• **INSTRUCTIONS FOR THE TASK**
Extract the text of every record below, reproducing each line verbatim and in its original order.

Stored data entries
§
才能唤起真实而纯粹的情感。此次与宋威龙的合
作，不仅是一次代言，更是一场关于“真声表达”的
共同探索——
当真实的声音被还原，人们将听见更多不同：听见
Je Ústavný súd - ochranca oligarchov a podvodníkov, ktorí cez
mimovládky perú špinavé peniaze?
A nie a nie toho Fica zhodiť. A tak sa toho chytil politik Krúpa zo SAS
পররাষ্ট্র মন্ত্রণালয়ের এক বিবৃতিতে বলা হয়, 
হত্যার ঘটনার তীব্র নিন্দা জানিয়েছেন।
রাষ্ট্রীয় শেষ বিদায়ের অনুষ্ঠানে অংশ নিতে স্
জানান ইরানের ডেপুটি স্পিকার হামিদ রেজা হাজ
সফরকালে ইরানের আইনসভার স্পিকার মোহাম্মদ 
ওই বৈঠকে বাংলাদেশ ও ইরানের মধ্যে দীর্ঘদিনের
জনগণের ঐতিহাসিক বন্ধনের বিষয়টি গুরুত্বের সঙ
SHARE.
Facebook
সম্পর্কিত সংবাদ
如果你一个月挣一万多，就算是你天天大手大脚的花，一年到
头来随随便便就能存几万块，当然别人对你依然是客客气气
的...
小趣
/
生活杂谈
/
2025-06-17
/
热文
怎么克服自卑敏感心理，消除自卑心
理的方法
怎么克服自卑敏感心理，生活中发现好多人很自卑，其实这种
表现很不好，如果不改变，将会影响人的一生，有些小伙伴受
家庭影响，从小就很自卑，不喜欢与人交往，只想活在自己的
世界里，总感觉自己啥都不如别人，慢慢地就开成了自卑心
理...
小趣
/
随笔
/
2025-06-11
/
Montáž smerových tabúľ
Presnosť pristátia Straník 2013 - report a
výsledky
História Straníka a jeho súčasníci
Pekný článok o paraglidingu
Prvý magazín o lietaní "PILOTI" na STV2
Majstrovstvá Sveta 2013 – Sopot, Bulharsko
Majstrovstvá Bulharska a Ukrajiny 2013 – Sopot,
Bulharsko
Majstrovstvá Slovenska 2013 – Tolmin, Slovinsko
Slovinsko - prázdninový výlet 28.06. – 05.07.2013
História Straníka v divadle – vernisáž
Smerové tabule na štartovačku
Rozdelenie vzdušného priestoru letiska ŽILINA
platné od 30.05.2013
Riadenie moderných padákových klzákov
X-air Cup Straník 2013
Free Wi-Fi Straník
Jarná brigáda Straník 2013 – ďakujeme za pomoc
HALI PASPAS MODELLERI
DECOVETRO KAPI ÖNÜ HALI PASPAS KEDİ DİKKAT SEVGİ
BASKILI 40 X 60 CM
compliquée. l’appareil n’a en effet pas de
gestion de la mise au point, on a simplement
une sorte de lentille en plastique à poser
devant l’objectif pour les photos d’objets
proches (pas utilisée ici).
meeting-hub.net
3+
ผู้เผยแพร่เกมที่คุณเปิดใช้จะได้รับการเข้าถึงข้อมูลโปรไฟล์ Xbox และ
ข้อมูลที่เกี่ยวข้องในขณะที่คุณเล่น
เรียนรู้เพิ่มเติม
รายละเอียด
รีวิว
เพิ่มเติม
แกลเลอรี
§
• **SOLUTION FOR THIS PROBLEM**
才能唤起真实而纯粹的情感。此次与宋威龙的合
作，不仅是一次代言，更是一场关于“真声表达”的
共同探索——
当真实的声音被还原，人们将听见更多不同：听见
Je Ústavný súd - ochranca oligarchov a podvodníkov, ktorí cez
mimovládky perú špinavé peniaze?
A nie a nie toho Fica zhodiť. A tak sa toho chytil politik Krúpa zo SAS
পররাষ্ট্র মন্ত্রণালয়ের এক বিবৃতিতে বলা হয়, 
হত্যার ঘটনার তীব্র নিন্দা জানিয়েছেন।
রাষ্ট্রীয় শেষ বিদায়ের অনুষ্ঠানে অংশ নিতে স্
জানান ইরানের ডেপুটি স্পিকার হামিদ রেজা হাজ
সফরকালে ইরানের আইনসভার স্পিকার মোহাম্মদ 
ওই বৈঠকে বাংলাদেশ ও ইরানের মধ্যে দীর্ঘদিনের
জনগণের ঐতিহাসিক বন্ধনের বিষয়টি গুরুত্বের সঙ
SHARE.
Facebook
সম্পর্কিত সংবাদ
如果你一个月挣一万多，就算是你天天大手大脚的花，一年到
头来随随便便就能存几万块，当然别人对你依然是客客气气
的...
小趣
/
生活杂谈
/
2025-06-17
/
热文
怎么克服自卑敏感心理，消除自卑心
理的方法
怎么克服自卑敏感心理，生活中发现好多人很自卑，其实这种
表现很不好，如果不改变，将会影响人的一生，有些小伙伴受
家庭影响，从小就很自卑，不喜欢与人交往，只想活在自己的
世界里，总感觉自己啥都不如别人，慢慢地就开成了自卑心
理...
小趣
/
随笔
/
2025-06-11
/
Montáž smerových tabúľ
Presnosť pristátia Straník 2013 - report a
výsledky
História Straníka a jeho súčasníci
Pekný článok o paraglidingu
Prvý magazín o lietaní "PILOTI" na STV2
Majstrovstvá Sveta 2013 – Sopot, Bulharsko
Majstrovstvá Bulharska a Ukrajiny 2013 – Sopot,
Bulharsko
Majstrovstvá Slovenska 2013 – Tolmin, Slovinsko
Slovinsko - prázdninový výlet 28.06. – 05.07.2013
História Straníka v divadle – vernisáž
Smerové tabule na štartovačku
Rozdelenie vzdušného priestoru letiska ŽILINA
platné od 30.05.2013
Riadenie moderných padákových klzákov
X-air Cup Straník 2013
Free Wi-Fi Straník
Jarná brigáda Straník 2013 – ďakujeme za pomoc
HALI PASPAS MODELLERI
DECOVETRO KAPI ÖNÜ HALI PASPAS KEDİ DİKKAT SEVGİ
BASKILI 40 X 60 CM
compliquée. l’appareil n’a en effet pas de
gestion de la mise au point, on a simplement
une sorte de lentille en plastique à poser
devant l’objectif pour les photos d’objets
proches (pas utilisée ici).
meeting-hub.net
3+
ผู้เผยแพร่เกมที่คุณเปิดใช้จะได้รับการเข้าถึงข้อมูลโปรไฟล์ Xbox และ
ข้อมูลที่เกี่ยวข้องในขณะที่คุณเล่น
เรียนรู้เพิ่มเติม
รายละเอียด
รีวิว
เพิ่มเติม
แกลเลอรี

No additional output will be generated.